The dead woman had closed her eyes, to open them no more.

CHAPTER VI.

It is sweet to live. Love atones for every loss; in its joys all else is forgotten. Ineffable music of the heart, thy divine melody fill the soul with an ecstasy of infinite happiness! What illustrious historians have celebrated the heroes of the world’s progress, the glories of war, the conquests of mind and of spirit! Yet after so many centuries of labor and struggle, there remained only two palpitating hearts, the kisses of two lovers. All had perished except love; and love, the supreme sentiment, endured, shining like an inextinguishable beacon over the immense ocean of the vanished ages.
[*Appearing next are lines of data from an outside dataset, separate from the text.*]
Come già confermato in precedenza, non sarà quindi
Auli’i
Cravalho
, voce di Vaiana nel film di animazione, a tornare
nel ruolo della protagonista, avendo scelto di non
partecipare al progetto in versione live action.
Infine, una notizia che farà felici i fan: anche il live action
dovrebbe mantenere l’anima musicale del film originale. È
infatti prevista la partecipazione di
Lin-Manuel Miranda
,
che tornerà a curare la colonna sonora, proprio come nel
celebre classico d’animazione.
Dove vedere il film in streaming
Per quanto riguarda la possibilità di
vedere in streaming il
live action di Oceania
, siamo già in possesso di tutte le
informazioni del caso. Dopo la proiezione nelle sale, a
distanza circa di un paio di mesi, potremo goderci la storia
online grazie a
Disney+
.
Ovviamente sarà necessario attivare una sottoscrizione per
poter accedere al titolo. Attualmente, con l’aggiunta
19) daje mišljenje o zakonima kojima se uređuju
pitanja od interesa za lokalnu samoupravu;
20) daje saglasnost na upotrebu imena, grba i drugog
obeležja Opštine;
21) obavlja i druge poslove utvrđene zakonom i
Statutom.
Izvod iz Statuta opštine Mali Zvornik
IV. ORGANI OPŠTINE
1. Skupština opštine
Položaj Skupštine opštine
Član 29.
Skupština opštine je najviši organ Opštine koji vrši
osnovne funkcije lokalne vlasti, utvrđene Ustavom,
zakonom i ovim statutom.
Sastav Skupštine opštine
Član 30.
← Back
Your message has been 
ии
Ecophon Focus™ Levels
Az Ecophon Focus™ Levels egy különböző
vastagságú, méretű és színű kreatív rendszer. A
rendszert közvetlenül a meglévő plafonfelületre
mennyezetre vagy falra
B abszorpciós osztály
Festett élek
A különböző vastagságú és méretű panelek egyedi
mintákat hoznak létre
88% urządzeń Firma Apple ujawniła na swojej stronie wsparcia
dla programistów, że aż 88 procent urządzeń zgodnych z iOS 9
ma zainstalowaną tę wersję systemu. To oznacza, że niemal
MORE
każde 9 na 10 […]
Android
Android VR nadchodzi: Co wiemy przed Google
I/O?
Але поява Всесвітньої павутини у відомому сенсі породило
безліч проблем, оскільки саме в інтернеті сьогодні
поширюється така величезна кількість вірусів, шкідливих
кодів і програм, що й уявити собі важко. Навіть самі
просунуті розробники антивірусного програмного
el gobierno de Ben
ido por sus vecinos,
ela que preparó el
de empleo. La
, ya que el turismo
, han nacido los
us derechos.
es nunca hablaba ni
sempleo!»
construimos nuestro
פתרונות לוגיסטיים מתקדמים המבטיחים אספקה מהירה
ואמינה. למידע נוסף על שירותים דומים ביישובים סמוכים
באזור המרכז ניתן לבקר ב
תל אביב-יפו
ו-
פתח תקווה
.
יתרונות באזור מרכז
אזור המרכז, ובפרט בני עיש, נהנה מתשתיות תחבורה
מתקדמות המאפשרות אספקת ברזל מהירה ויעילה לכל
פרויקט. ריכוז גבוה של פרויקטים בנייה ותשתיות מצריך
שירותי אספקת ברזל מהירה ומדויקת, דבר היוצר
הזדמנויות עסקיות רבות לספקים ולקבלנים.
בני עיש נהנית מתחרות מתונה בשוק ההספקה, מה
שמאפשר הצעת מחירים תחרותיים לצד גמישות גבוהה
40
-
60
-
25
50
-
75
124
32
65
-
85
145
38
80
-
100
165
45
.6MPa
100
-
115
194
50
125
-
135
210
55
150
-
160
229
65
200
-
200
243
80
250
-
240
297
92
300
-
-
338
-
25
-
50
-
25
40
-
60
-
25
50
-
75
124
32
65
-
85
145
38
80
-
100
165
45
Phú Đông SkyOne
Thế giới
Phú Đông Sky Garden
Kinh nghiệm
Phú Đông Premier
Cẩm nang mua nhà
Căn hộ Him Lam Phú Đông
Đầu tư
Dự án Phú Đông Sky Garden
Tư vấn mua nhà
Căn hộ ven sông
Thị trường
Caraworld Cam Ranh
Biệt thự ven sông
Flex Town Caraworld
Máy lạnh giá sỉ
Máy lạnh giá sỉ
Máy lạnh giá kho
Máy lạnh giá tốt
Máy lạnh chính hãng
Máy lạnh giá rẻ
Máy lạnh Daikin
Death! They did not dream of it. Did they not suffice for each other? What if the cold froze their very marrow? Did they not possess in their hearts a warmth which defied the cold of nature? Did not the sun still shine gloriously, and was not the final doom of the world yet far distant? Omegar bent every energy to the maintenance of the marvellous system which had been devised for the automatic extraction by chemical processes of the nutritive principles of the air, water and plants, and in this he seemed to be successful. So in other days, after the fall of the Roman empire, the barbarians had been seen to utilize during centuries the aqueducts, baths and thermal springs, all the creations of the civilization of the Cæsars, and to draw from a vanished industry the sources of their own strength.

But one day, wonderful as it was, this system gave out. The subterranean waters themselves ceased to flow. The soil was frozen to a great depth. The rays of the sun still warmed the air within the glass-covered dwellings, but no plant could live longer; the supply of water was exhausted.

The combined efforts of science and industry were impotent to give to the atmosphere the nutritive qualities possessed by those of other worlds, and the human organism constantly clamored for the regenerating principles which, as we have seen, had been derived from the air, water and plants. These sources were now exhausted.

This last human pair struggled against these insurmountable obstacles, and recognized the uselessness of farther contest, yet they were not resigned to death. Before knowing each other they had awaited it fearlessly. Now each wished to defend the other, the beloved one, against pitiless destiny. The very idea of seeing Omegar lying inanimate beside her, filled Eva with such anguish that she could not bear the thought. And he, too, vainly longed to carry away his well beloved from a world doomed to decay, to fly with her to that brilliant Jupiter which awaited them, and not to abandon to the earth the body he adored.

He thought that, perhaps, there still existed, somewhere upon the earth, a spot which had retained a little of that life-giving water without which existence was impossible; and, although already they were both almost without strength, he formed the supreme resolution of setting out to seek for it. The electric aeronef was still in working order. Forsaking the city which was now only a tomb, the two last survivors of a vanished humanity abandoned these inhospitable regions and set out to seek some unknown oasis.

The ancient kingdoms of the world passed under their feet. They saw the remains of great cities, made illustrious by the splendors of civilization, lying in ruins along the equator. The silence of death covered them all. Omegar recognized the ancient city which he had recently left, but he knew that there, also the supreme source of life was lacking, and they did not stop. They traversed thus, in their solitary air-ship, the regions which had witnessed the last stages of the life of humanity; but death, and silence, and the frozen desert was everywhere. No more fields, no more vegetation; the watercourses were visible as on a map, and it was evident that along their banks life had been prolonged; but they were now dried up forever. And when, at times, some motionless lake was distinguished in the lower level, it was like a lake of stone; for even at the equator the sun was powerless to melt the eternal ice. A kind of bear, with long fur, was still to be seen wandering over the frozen earth, seeking in the crevices of the rocks its scanty vegetable food. From time to time, also, they descried a kind of penguin and sea-cows walking upon the ice, and large, gray polar birds in awkward flight, or alighting mournfully.